The myriad sounds of the living chamber rose around us, and we began to descend, St. Ives sitting there mute, attentive to his business, not a furrow of concern on his brow. I was already in a cold sweat, trying to manage my breathing, sending my mind off to more pleasant, imaginary, places, only to have it return ungratefully an instant later, not taken in by the ruse.

Now there was nothing outside the ports but brown, mealy darkness, the wall of congealed sands illuminated by the interior lamps. Our tanks were full of ballast to hurry our descent, but even so we drifted downward very slowly, the sand shifting around us, gently disturbed by our passing, with suddenly clear windows of trapped water that closed again at once.

“Two fathoms,” St. Ives said. And then after a time, “Three.”

“What lies beneath us?” I asked, suddenly curious. I hadn’t given any thought to our destination.

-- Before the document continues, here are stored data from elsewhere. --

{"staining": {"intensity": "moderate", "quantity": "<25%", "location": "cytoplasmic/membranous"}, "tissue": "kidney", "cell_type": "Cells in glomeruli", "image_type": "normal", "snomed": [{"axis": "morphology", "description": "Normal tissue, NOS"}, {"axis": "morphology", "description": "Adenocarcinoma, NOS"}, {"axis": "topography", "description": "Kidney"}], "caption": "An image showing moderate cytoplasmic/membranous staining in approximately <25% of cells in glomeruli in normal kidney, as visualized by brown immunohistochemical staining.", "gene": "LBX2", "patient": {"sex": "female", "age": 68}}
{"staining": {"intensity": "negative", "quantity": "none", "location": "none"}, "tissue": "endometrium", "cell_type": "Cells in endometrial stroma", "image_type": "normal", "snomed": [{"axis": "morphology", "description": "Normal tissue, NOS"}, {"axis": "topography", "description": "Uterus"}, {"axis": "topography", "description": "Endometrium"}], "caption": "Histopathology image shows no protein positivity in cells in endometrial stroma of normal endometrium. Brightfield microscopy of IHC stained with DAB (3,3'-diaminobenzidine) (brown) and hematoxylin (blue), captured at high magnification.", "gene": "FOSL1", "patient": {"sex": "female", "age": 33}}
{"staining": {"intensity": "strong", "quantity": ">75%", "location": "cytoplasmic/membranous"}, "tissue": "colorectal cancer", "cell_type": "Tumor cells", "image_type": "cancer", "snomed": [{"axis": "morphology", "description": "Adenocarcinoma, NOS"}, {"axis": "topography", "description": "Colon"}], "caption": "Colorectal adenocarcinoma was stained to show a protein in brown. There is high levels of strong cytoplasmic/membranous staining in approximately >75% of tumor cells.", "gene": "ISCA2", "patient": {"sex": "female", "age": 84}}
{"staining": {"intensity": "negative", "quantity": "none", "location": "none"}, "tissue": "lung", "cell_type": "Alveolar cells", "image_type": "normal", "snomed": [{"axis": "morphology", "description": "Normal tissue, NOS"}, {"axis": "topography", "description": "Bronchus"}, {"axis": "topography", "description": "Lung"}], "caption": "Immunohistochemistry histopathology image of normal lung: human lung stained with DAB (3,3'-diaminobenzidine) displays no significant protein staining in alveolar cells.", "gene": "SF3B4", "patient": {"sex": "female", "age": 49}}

“Ah!” St. Ives replied, glancing at me. “That’s an excellent question, Jack. What indeed? More of this quicksand, lying on a solid bottom, perhaps, in which case we’ve almost certainly failed unless we land square on the wagon, because our movements through this sand would be both sightless and slow.” He shook his head. “Or it might be that…” He paused now, staring hard through the port, where there had floated into view the face of a wide-eyed sheep, looking in on us with a certain sad curiosity. Most of it was invisible in the heavy sand, and we could make out only its ghostly visage. It appeared to be perfectly preserved in this dense atmosphere, or more likely only recently drowned. We seemed to draw it along downward for a moment, as if it heeded our departure, but then, like an image in a dream, it faded into the silent darkness overhead.